We’ve done a lot. We’ve been on the case for the last two and a half years. We’ve given more than 100 million pieces of fruit away to kids. And Tesco has been the only retailer, the only retailer, at scale, to [help] customers eat a healthier basket, putting side by side alternatives, to try and move people to switch to healthier options and taking promo money from our supply partners and putting it into healthy alternatives, so that being healthy doesn’t mean it’s more expensive. No-one else in the industry has done it because you have to face into some really difficult things when you look at your promotional calendar through that lens.
So what is the thinking on the change in promotions strategy? Is it about value? Or obesity? Why can’t it be both?
There’s an opportunity to reflect on where investment is made. If you look at the obesity strategy, should the industry be driving that consumption effect? One of the reasons we challenged promotions way back was over the value add.
“If ever there’s a year to get off that promotional drug it’s this year”
The inefficiency of high-low is massive. Simplify and everyone gets a better deal. And so, post the Covid shortages, when everybody has volume again, do you want to go back to volume-led promotions, or do you take the opportunity to normalise volume and go every day low price in those categories? That’s what we chose to do. Everyone’s had more volume as suppliers than they ever thought so if ever there’s a year to get off that promotional drug it’s this year. It’s easy to say, harder to do. But maybe we should reflect on where it is we put our promotional dollars.
There’s a report out this week showing that, despite progress and pay bonuses during Covid, supermarket workers are still among the lowest paid in the sector. How do you feel?
One of my reflections in the pandemic, as a citizen first and foremost, is that the key workers in the NHS, the careworkers and the food industry, are also among the lowest paid. Our whole industry has done a fantastic job of lowering the cost of food. But everywhere, including for our colleagues, there has been a downward pressure. The question for the whole industry is: is there a model going forward that thinks slightly differently. Over the past five years pay has gone up 26% in Tesco, which is not bad. I wish it had been more. I hope that is afforded as we go forward.

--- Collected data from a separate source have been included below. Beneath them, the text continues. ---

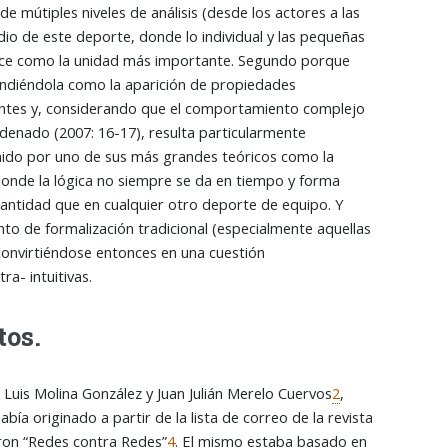
 mútiples niveles de análisis (desde los actores a las
dio de este deporte, donde lo individual y las pequeñas
rece como la unidad más importante. Segundo porque
endiéndola como la aparición de propiedades
entes y, considerando que el comportamiento complejo
denado (2007: 16-17), resulta particularmente
inido por uno de sus más grandes teóricos como la
 donde la lógica no siempre se da en tiempo y forma
cantidad que en cualquier otro deporte de equipo. Y
nto de formalización tradicional (especialmente aquellas
convirtiéndose entonces en una cuestión
ra- intuitivas.
tos.
Luis Molina González y Juan Julián Merelo Cuervos
2
,
bía originado a partir de la lista de correo de la revista
laron “Redes contra Redes”
4
. El mismo estaba basado en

All the best leaders know when is the right time to leave? In what sense is this the right time for you and for Tesco?
You’ve got to have the courage to keep reinventing yourself. You inherit a particular situation, you bust a gut to do the best you can, and knowing when it’s the right time to pass it on to someone else that will do it better than you, that’s the mark of leadership. But it’s difficult to leave. It’s much more difficult than I thought it was going to be.
Finally what’s next?
The two things I know I’m going to do are: the WWF job which I took on in June; and I’m joining the Leverhulme Trust. Commercially I honestly don’t know. If I do another big commercial job it will be the last one. So I want to pick it deliberately and well if I can. I will probably take a non-exec job to keep my hand in and see what’s happening. But I’m going to take some time to recharge and reflect and then decide.